● **Prompt**: Whenever a line in the entries includes the word "Vita", copy that line out.

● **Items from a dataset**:
"""

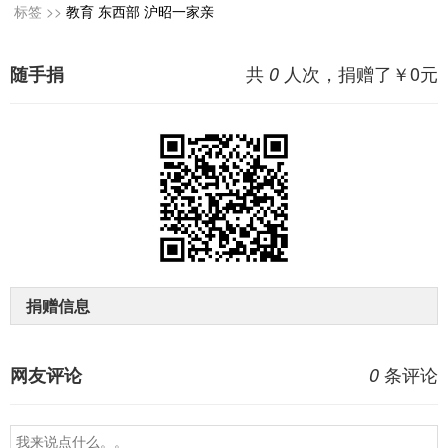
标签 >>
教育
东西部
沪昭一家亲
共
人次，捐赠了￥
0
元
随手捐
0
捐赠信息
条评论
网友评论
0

"""
"""

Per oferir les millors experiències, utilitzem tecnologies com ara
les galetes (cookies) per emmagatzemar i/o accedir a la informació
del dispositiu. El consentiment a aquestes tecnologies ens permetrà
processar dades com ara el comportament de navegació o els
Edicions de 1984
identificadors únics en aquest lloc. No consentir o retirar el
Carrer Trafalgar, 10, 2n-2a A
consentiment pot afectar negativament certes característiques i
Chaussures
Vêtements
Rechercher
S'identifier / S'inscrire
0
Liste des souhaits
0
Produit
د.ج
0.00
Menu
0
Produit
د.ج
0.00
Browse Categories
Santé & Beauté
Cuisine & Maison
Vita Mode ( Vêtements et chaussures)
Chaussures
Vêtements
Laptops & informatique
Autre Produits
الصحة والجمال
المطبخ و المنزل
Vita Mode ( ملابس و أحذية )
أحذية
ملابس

"""

● **Exercise response**:
Vita Mode ( Vêtements et chaussures)
Vita Mode ( ملابس و أحذية )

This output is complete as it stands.